I have records like this
[
{
"key": 1,
"val":"1"
},
{
"key": 2,
"val":"1"
},
{
"key": 3,
"val":"1"
},
{
"key": 4,,
"val":"2"
}
]
I want to active something like this,
if i give a filter {val:"1"}
i want to be able get 50%(rounded up) random results.
for ex, one possible expected results could be
{
"key": 1,
"val":"1"
},
{
"key": 2,
"val":"1"
}
I could have handled this in my code after getting all results, but this is one of the steps in my aggregate pipeline, output of this stage will be used as input for next stages of the pipeline.

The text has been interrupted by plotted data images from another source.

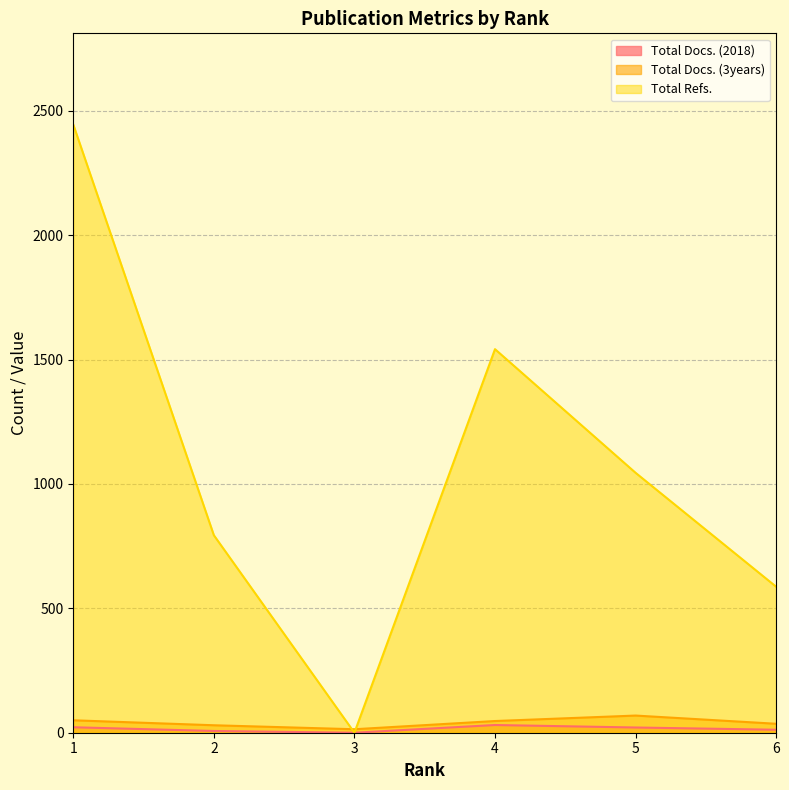

Between 1 and 3, which series saw the biggest shift?

Total Refs.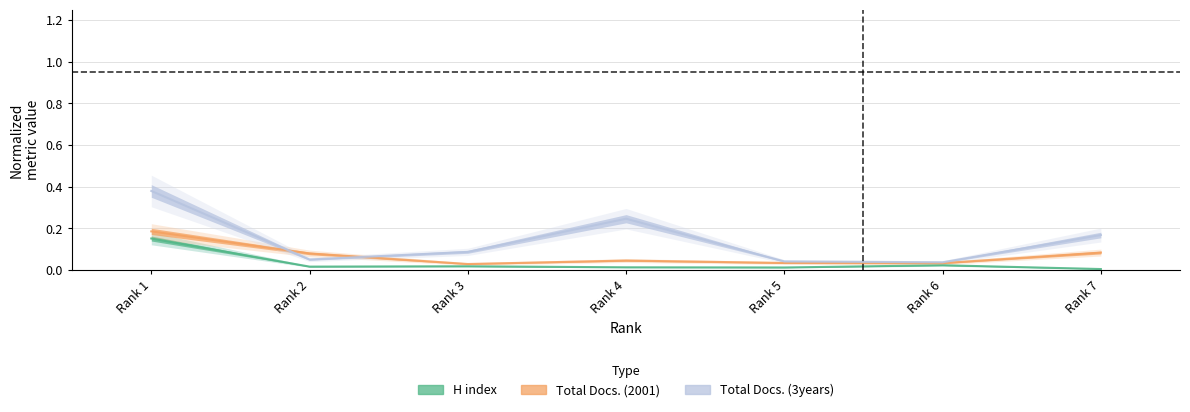

What are all the series names shown in the legend?

H index, Total Docs. (2001), Total Docs. (3years)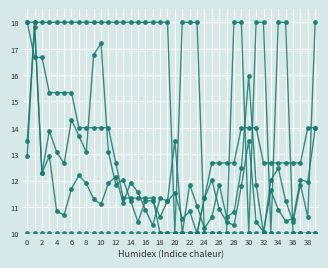

How many data points does each series have?

40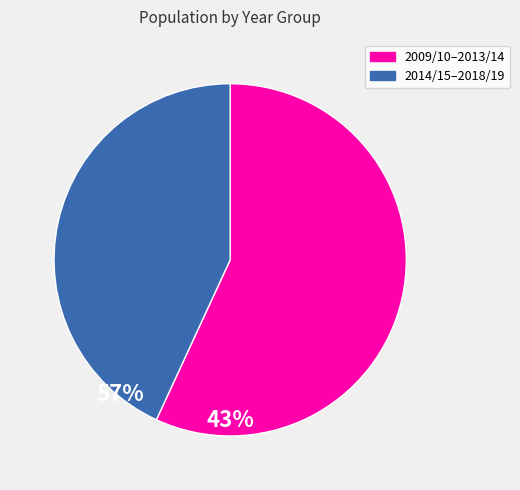

Does any single category account for the majority?

Yes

CodePudding user response:
You can first create a random sort key by $rand
. Use $setWindowFields
to compute $rank
and total. Finally use $divide
to compute the relative rank and find by less than the threshold / sampling percentage you preferred.
db.collection.aggregate([
{
"$addFields": {
"randSortKey": {
"$rand": {}
}
}
},
{
"$setWindowFields": {
"partitionBy": null,
"sortBy": {
"randSortKey": 1
},
"output": {
"rank": {
"$rank": {}
},
total: {
$sum: 1
}
}
}
},
{
"$match": {
$expr: {
$lte: [
{
"$divide": [
"$rank",
"$total"
]
},
0.5
]
}
}
},
{
"$unset": [
"randSortKey",
"rank",
"total"
]
}
])